§ Work instructions: Copy out the material below, replacing "slice percentages" with "segment percentages" everywhere it appears and leaving every other word unchanged.

§ Supplied records:
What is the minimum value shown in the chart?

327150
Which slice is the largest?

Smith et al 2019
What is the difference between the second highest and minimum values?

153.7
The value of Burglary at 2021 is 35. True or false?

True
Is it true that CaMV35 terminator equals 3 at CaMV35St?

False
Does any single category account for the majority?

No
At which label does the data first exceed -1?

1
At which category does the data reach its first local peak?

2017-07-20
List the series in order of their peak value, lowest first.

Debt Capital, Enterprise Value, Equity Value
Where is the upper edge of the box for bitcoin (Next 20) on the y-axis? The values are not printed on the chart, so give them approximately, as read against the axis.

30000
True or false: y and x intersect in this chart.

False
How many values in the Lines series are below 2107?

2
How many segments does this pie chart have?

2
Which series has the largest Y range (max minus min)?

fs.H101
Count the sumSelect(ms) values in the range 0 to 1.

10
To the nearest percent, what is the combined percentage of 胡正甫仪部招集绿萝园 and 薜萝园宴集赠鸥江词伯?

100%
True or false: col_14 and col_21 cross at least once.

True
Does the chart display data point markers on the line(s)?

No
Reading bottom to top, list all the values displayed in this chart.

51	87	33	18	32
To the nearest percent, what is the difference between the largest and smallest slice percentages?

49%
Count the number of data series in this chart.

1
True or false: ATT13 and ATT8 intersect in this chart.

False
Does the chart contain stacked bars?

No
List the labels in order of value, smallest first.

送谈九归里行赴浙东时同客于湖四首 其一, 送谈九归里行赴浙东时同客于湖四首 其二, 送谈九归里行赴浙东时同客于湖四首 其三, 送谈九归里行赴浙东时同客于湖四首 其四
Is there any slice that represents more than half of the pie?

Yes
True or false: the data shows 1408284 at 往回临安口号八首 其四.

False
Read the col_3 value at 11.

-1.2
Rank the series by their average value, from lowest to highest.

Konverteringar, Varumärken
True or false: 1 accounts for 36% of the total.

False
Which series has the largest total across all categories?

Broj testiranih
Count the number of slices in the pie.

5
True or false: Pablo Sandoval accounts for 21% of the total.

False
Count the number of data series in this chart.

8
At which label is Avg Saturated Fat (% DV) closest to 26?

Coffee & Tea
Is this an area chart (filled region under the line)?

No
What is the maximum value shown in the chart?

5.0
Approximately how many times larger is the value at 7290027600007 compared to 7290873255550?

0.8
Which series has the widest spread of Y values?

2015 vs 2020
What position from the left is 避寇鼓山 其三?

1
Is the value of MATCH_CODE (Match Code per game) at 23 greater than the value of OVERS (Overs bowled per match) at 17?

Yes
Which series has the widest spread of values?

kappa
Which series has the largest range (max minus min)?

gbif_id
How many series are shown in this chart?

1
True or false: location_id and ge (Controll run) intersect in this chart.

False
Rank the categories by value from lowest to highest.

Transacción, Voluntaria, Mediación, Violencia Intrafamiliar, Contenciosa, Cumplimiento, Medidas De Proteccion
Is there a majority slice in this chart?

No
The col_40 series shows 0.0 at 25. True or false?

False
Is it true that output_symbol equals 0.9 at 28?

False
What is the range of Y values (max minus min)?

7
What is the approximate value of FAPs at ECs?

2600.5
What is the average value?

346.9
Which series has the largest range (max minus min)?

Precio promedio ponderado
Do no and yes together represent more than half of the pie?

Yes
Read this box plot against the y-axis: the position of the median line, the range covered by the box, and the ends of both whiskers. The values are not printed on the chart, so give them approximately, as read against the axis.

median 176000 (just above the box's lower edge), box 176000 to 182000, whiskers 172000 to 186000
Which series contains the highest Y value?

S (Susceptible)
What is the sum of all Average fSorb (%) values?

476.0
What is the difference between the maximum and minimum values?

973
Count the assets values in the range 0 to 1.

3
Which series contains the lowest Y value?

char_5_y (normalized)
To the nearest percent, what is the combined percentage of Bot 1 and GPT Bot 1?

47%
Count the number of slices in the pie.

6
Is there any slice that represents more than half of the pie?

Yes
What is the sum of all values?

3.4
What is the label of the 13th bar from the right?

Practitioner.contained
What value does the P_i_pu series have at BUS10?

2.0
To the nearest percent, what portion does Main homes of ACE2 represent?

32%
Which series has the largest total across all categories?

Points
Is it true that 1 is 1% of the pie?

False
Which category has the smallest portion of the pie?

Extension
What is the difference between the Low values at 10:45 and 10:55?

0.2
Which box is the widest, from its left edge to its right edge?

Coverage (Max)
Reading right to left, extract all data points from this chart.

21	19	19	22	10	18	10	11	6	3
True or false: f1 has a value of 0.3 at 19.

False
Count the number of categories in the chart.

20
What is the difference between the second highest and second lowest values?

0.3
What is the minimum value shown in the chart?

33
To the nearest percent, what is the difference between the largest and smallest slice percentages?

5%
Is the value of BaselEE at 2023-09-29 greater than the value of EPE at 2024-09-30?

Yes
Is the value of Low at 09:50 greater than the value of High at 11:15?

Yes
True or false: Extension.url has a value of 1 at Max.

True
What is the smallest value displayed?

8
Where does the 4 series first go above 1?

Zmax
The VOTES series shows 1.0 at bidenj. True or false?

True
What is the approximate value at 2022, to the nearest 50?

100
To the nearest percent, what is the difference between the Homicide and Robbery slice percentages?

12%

§ Problem solution:
What is the minimum value shown in the chart?

327150
Which slice is the largest?

Smith et al 2019
What is the difference between the second highest and minimum values?

153.7
The value of Burglary at 2021 is 35. True or false?

True
Is it true that CaMV35 terminator equals 3 at CaMV35St?

False
Does any single category account for the majority?

No
At which label does the data first exceed -1?

1
At which category does the data reach its first local peak?

2017-07-20
List the series in order of their peak value, lowest first.

Debt Capital, Enterprise Value, Equity Value
Where is the upper edge of the box for bitcoin (Next 20) on the y-axis? The values are not printed on the chart, so give them approximately, as read against the axis.

30000
True or false: y and x intersect in this chart.

False
How many values in the Lines series are below 2107?

2
How many segments does this pie chart have?

2
Which series has the largest Y range (max minus min)?

fs.H101
Count the sumSelect(ms) values in the range 0 to 1.

10
To the nearest percent, what is the combined percentage of 胡正甫仪部招集绿萝园 and 薜萝园宴集赠鸥江词伯?

100%
True or false: col_14 and col_21 cross at least once.

True
Does the chart display data point markers on the line(s)?

No
Reading bottom to top, list all the values displayed in this chart.

51	87	33	18	32
To the nearest percent, what is the difference between the largest and smallest segment percentages?

49%
Count the number of data series in this chart.

1
True or false: ATT13 and ATT8 intersect in this chart.

False
Does the chart contain stacked bars?

No
List the labels in order of value, smallest first.

送谈九归里行赴浙东时同客于湖四首 其一, 送谈九归里行赴浙东时同客于湖四首 其二, 送谈九归里行赴浙东时同客于湖四首 其三, 送谈九归里行赴浙东时同客于湖四首 其四
Is there any slice that represents more than half of the pie?

Yes
True or false: the data shows 1408284 at 往回临安口号八首 其四.

False
Read the col_3 value at 11.

-1.2
Rank the series by their average value, from lowest to highest.

Konverteringar, Varumärken
True or false: 1 accounts for 36% of the total.

False
Which series has the largest total across all categories?

Broj testiranih
Count the number of slices in the pie.

5
True or false: Pablo Sandoval accounts for 21% of the total.

False
Count the number of data series in this chart.

8
At which label is Avg Saturated Fat (% DV) closest to 26?

Coffee & Tea
Is this an area chart (filled region under the line)?

No
What is the maximum value shown in the chart?

5.0
Approximately how many times larger is the value at 7290027600007 compared to 7290873255550?

0.8
Which series has the widest spread of Y values?

2015 vs 2020
What position from the left is 避寇鼓山 其三?

1
Is the value of MATCH_CODE (Match Code per game) at 23 greater than the value of OVERS (Overs bowled per match) at 17?

Yes
Which series has the widest spread of values?

kappa
Which series has the largest range (max minus min)?

gbif_id
How many series are shown in this chart?

1
True or false: location_id and ge (Controll run) intersect in this chart.

False
Rank the categories by value from lowest to highest.

Transacción, Voluntaria, Mediación, Violencia Intrafamiliar, Contenciosa, Cumplimiento, Medidas De Proteccion
Is there a majority slice in this chart?

No
The col_40 series shows 0.0 at 25. True or false?

False
Is it true that output_symbol equals 0.9 at 28?

False
What is the range of Y values (max minus min)?

7
What is the approximate value of FAPs at ECs?

2600.5
What is the average value?

346.9
Which series has the largest range (max minus min)?

Precio promedio ponderado
Do no and yes together represent more than half of the pie?

Yes
Read this box plot against the y-axis: the position of the median line, the range covered by the box, and the ends of both whiskers. The values are not printed on the chart, so give them approximately, as read against the axis.

median 176000 (just above the box's lower edge), box 176000 to 182000, whiskers 172000 to 186000
Which series contains the highest Y value?

S (Susceptible)
What is the sum of all Average fSorb (%) values?

476.0
What is the difference between the maximum and minimum values?

973
Count the assets values in the range 0 to 1.

3
Which series contains the lowest Y value?

char_5_y (normalized)
To the nearest percent, what is the combined percentage of Bot 1 and GPT Bot 1?

47%
Count the number of slices in the pie.

6
Is there any slice that represents more than half of the pie?

Yes
What is the sum of all values?

3.4
What is the label of the 13th bar from the right?

Practitioner.contained
What value does the P_i_pu series have at BUS10?

2.0
To the nearest percent, what portion does Main homes of ACE2 represent?

32%
Which series has the largest total across all categories?

Points
Is it true that 1 is 1% of the pie?

False
Which category has the smallest portion of the pie?

Extension
What is the difference between the Low values at 10:45 and 10:55?

0.2
Which box is the widest, from its left edge to its right edge?

Coverage (Max)
Reading right to left, extract all data points from this chart.

21	19	19	22	10	18	10	11	6	3
True or false: f1 has a value of 0.3 at 19.

False
Count the number of categories in the chart.

20
What is the difference between the second highest and second lowest values?

0.3
What is the minimum value shown in the chart?

33
To the nearest percent, what is the difference between the largest and smallest segment percentages?

5%
Is the value of BaselEE at 2023-09-29 greater than the value of EPE at 2024-09-30?

Yes
Is the value of Low at 09:50 greater than the value of High at 11:15?

Yes
True or false: Extension.url has a value of 1 at Max.

True
What is the smallest value displayed?

8
Where does the 4 series first go above 1?

Zmax
The VOTES series shows 1.0 at bidenj. True or false?

True
What is the approximate value at 2022, to the nearest 50?

100
To the nearest percent, what is the difference between the Homicide and Robbery segment percentages?

12%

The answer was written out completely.